# Forum General General Discussion  Russian Songs (MP3)

## Партизан

I would like to listen some nice Russian songs.. Can you give me some MP3 links? Thanks in advance..   ::

----------


## Geoduck

www.zvuki.ru

----------


## Партизан

Thank you!  
I found some folk songs on another webpage, under them also Kalinka and Katyusha..  Are there more versions of these two songs? Can you give me any link if yes? I found a lot of folk songs, and I like them! Maybe you can show me your favourite song?

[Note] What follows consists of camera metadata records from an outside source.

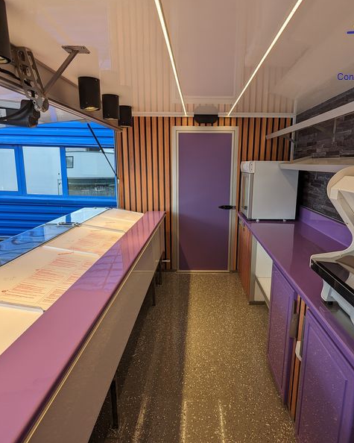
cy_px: 220
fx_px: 275
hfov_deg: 65.3
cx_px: 199
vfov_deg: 77.6
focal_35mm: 21
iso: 40
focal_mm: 2.35
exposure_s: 1/430
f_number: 2.2
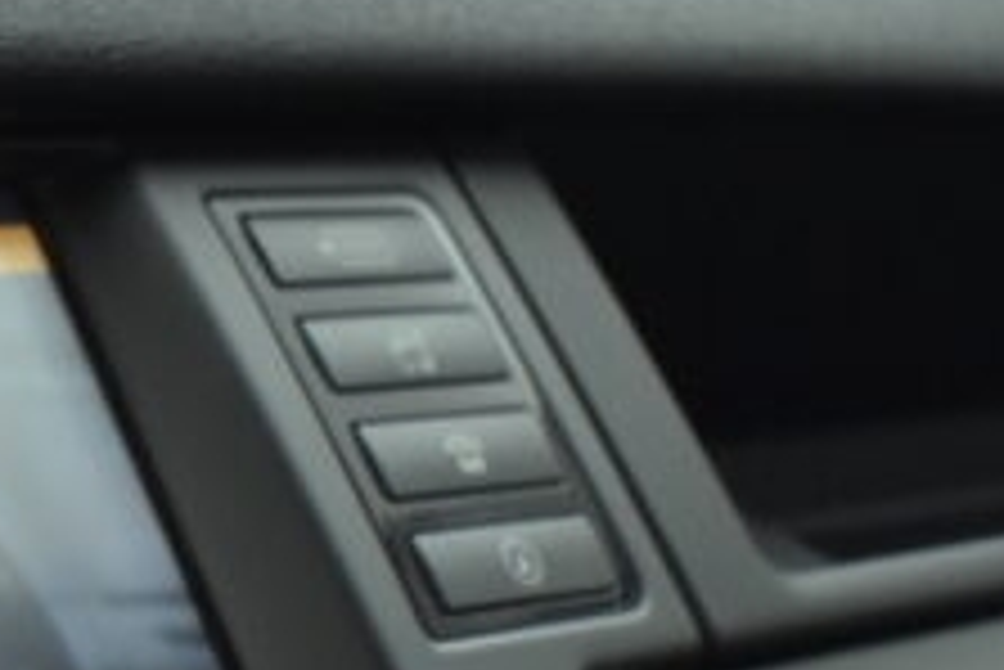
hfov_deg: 15.1
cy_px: 762
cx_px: -558
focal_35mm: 124
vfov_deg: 10.9
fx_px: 3460
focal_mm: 24
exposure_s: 1/125
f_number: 3.8
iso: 1600
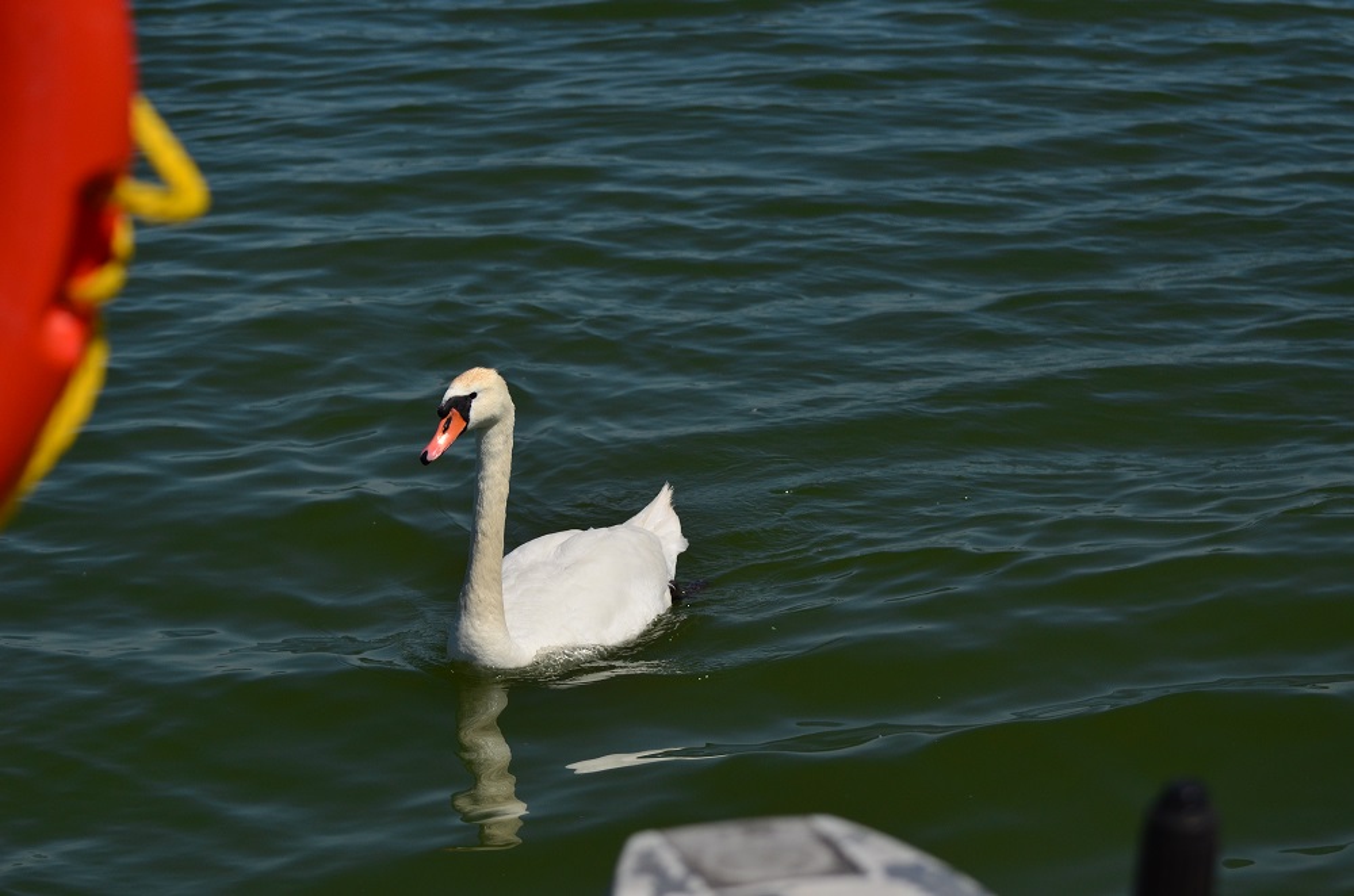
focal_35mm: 105
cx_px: 677
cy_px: 448
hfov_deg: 19.5
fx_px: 3940
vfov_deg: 13.0
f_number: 4.5
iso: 280
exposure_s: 1/8000
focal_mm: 70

I really would like to listen to them and be better informed about your music.. hehehe.. Greetings! 
Поздравления моим российским братьям!   ::

----------


## TriggerHappyJack

A lot of Russian bands have MP3s on their websites.  ::  www.tatu.ru www.zemfira.ru www.someotherband.ru
etc.

----------


## Lampada

http://bards.pp.ru/50let/19_Katusha.mp3  http://www.magomaev.info/sin/files/audio/02/14.mp3

----------


## kwatts59

http://www.russiandvd.com/store/audio.asp? 
BTW, is there a sight with the top 100 Russian songs of all time?

----------


## mariashara

About 2,000 russian/soviet folk/popular songs: http://music.lib.ru/janr/index_janr_23-1.shtml
Among them is one of my favourite folk song "Ой, мороз".   ::

----------


## mariashara

http://www.pesni.ru/raznoe_album.shtml
Soviet songs, funny songs, Afganistan vets songs, songs from soviet cartoons and films and other.
Texts and mp3

----------


## Партизан

Spasiba!   ::

----------


## -NKVD-

Anyone know Smash!!'s website?

----------